• _Your objective_
This exercise calls for copying every line below that holds the word "name".

=== Exercise material ===

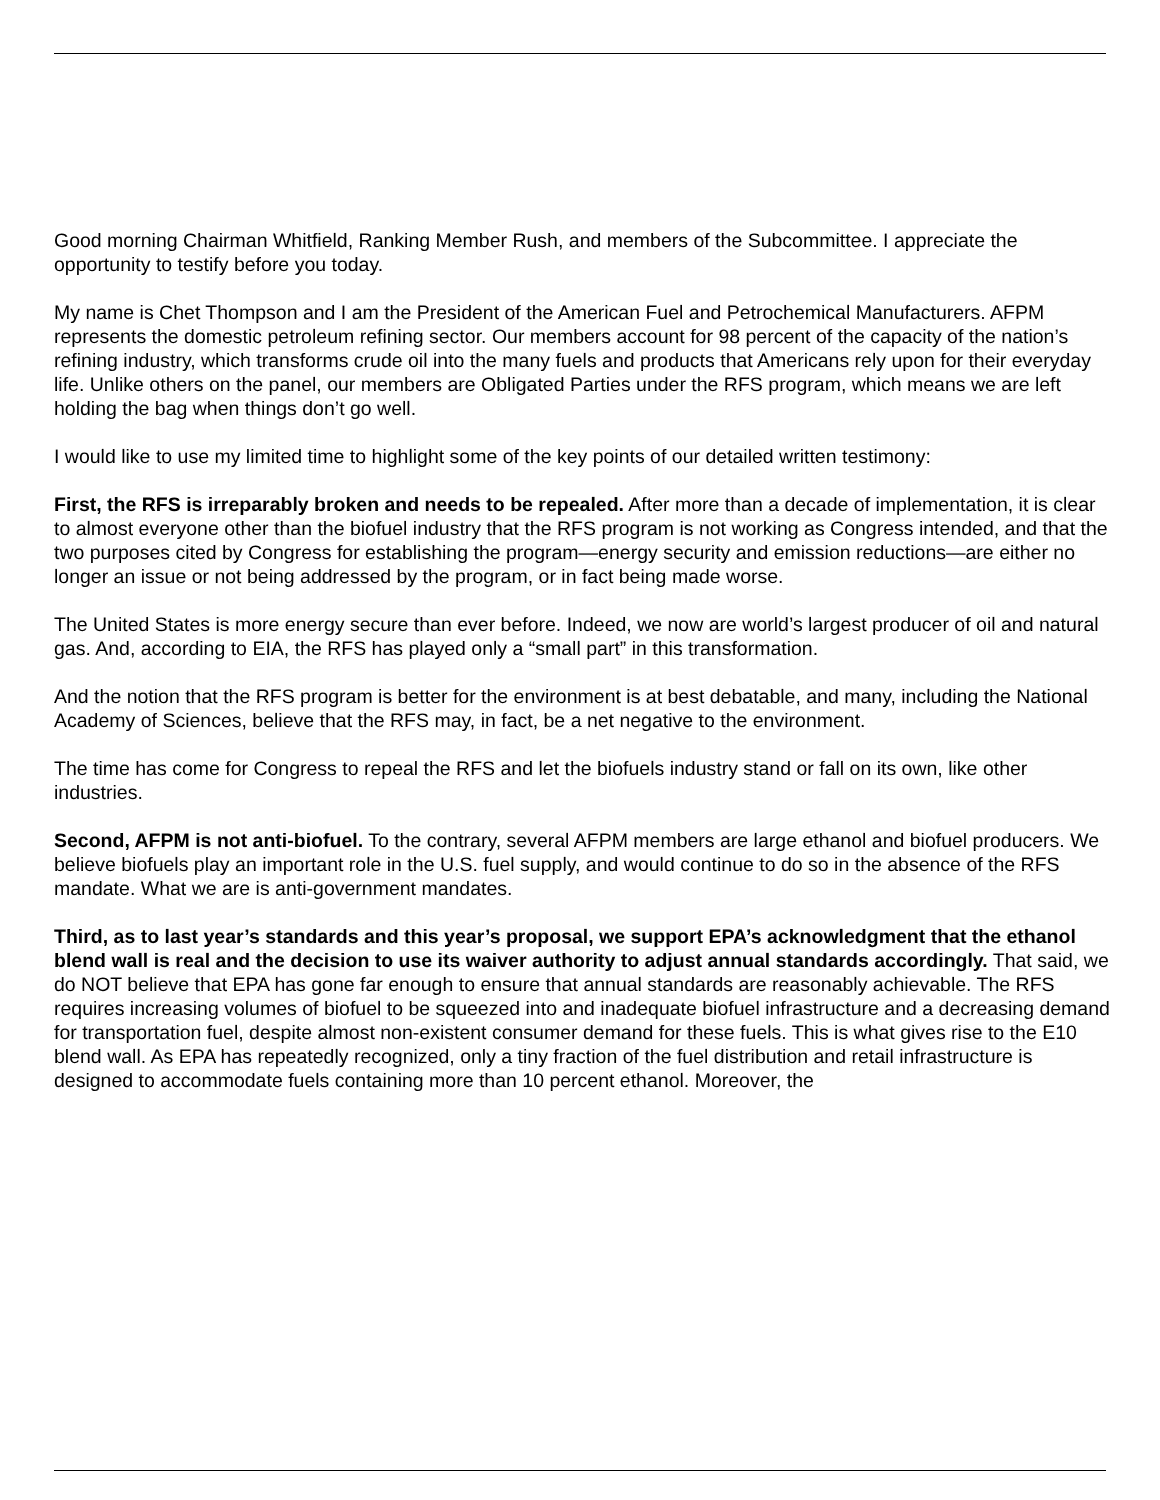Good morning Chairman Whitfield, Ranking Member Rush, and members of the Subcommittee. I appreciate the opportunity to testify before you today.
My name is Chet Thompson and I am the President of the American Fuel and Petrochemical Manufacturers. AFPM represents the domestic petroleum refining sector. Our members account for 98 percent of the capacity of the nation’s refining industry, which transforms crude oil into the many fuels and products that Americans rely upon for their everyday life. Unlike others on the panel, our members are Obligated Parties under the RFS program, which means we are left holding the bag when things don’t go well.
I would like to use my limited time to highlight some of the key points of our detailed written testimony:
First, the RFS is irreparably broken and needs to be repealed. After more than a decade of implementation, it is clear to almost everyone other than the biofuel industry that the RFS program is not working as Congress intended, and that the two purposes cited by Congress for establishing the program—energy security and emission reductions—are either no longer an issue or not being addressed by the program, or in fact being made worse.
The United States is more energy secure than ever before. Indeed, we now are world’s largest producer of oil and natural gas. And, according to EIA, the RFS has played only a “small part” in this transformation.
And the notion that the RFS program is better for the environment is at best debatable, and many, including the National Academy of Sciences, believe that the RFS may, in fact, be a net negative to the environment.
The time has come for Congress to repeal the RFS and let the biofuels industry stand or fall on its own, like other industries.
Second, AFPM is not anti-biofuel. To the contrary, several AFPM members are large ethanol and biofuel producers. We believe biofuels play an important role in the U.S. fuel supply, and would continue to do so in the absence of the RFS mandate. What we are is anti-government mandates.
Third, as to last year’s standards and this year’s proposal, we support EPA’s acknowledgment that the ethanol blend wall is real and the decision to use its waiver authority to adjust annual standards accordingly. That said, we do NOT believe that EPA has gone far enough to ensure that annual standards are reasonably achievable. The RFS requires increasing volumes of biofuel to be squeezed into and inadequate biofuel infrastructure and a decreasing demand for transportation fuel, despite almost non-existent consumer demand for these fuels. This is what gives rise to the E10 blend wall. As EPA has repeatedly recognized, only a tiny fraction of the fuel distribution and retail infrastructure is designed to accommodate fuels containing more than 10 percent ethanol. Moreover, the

===
=== Exercise material ===

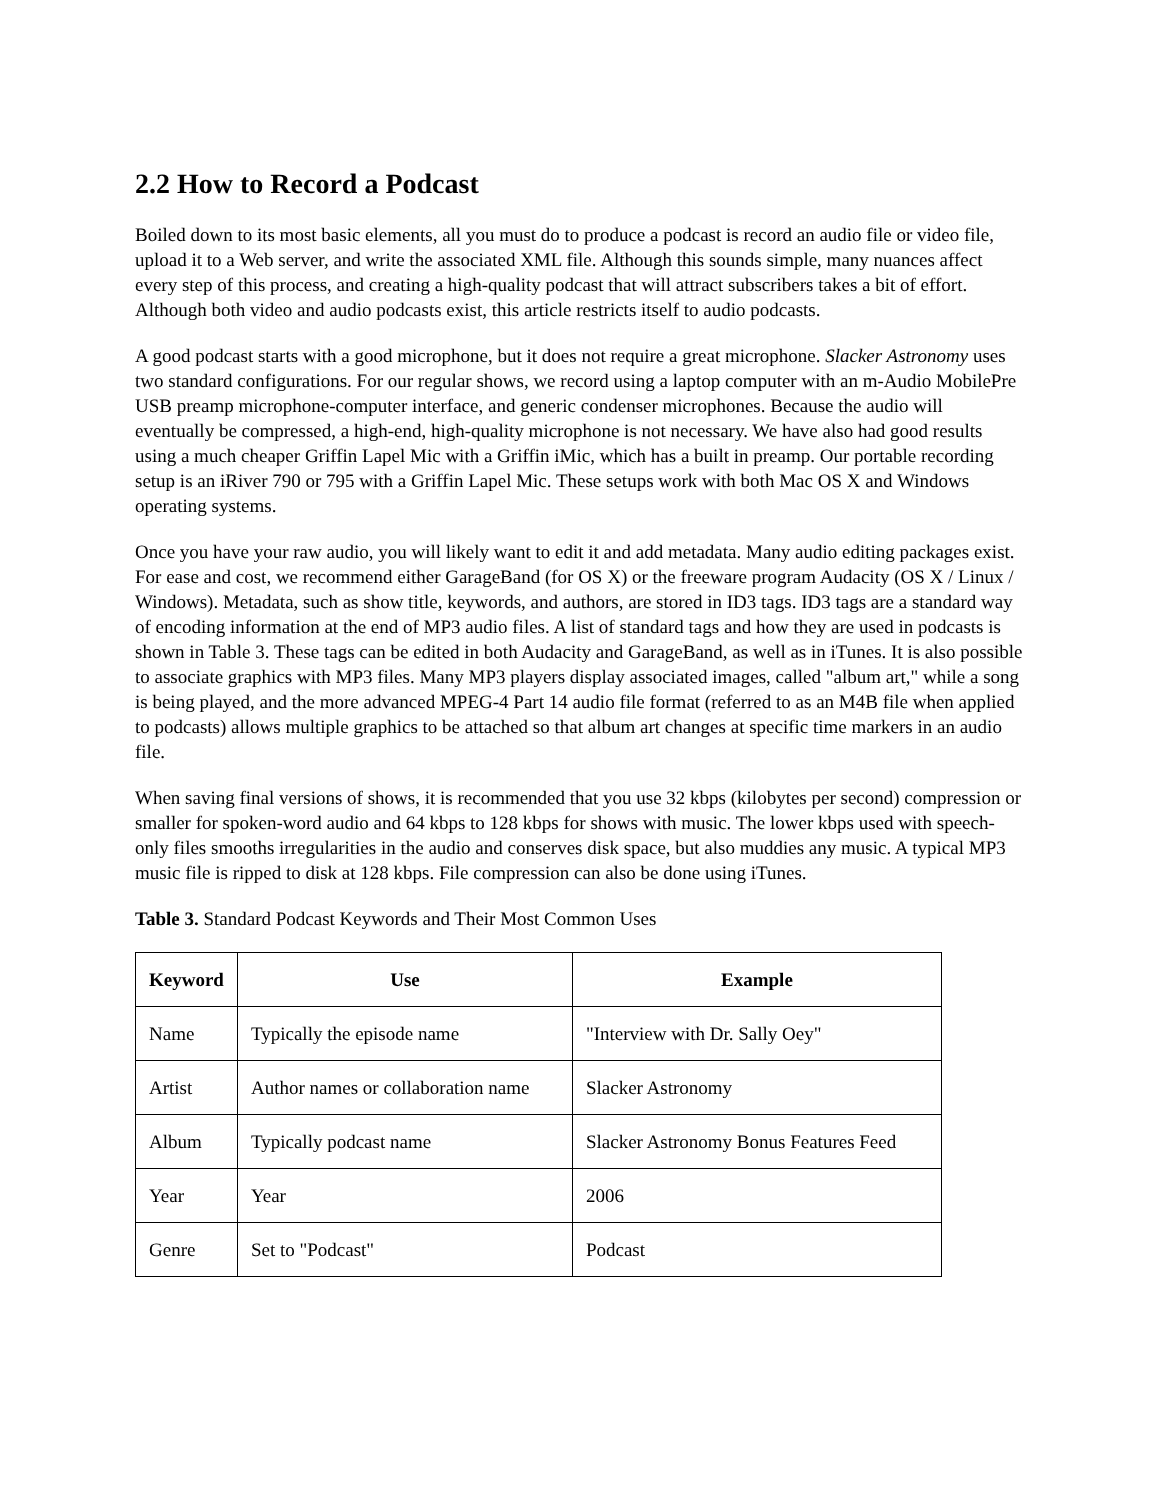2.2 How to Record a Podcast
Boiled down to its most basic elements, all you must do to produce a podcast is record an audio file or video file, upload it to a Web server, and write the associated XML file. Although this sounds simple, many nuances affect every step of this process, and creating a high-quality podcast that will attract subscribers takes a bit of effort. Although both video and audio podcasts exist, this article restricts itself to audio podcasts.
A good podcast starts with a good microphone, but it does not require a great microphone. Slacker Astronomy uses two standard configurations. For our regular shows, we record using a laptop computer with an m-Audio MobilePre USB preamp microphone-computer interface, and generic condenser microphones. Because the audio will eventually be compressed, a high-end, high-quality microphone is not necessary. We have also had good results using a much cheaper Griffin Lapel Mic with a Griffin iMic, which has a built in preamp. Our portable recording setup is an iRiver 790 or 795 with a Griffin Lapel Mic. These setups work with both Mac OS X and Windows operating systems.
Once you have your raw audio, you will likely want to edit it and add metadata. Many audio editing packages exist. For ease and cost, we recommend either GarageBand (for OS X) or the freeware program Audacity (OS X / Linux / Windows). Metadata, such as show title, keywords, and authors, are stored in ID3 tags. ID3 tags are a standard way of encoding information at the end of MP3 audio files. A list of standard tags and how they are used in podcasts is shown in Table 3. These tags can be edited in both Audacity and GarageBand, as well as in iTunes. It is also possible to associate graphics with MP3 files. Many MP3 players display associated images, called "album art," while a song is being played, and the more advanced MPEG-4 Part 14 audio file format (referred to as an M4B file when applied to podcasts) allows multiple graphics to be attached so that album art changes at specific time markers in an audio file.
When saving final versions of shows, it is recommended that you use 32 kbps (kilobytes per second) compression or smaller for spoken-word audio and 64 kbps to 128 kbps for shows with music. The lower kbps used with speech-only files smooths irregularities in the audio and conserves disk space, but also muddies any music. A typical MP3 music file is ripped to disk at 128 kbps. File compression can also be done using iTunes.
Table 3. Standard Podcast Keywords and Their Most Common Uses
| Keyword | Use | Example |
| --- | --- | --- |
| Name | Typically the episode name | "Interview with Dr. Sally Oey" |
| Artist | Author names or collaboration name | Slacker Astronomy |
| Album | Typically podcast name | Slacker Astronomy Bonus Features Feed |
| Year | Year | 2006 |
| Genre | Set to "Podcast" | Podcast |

===

• _Completed exercise_
My name is Chet Thompson and I am the President of the American Fuel and Petrochemical Manufacturers. AFPM represents the domestic petroleum refining sector. Our members account for 98 percent of the capacity of the nation’s refining industry, which transforms crude oil into the many fuels and products that Americans rely upon for their everyday life. Unlike others on the panel, our members are Obligated Parties under the RFS program, which means we are left holding the bag when things don’t go well.
| Name | Typically the episode name | "Interview with Dr. Sally Oey" |
| Artist | Author names or collaboration name | Slacker Astronomy |
| Album | Typically podcast name | Slacker Astronomy Bonus Features Feed |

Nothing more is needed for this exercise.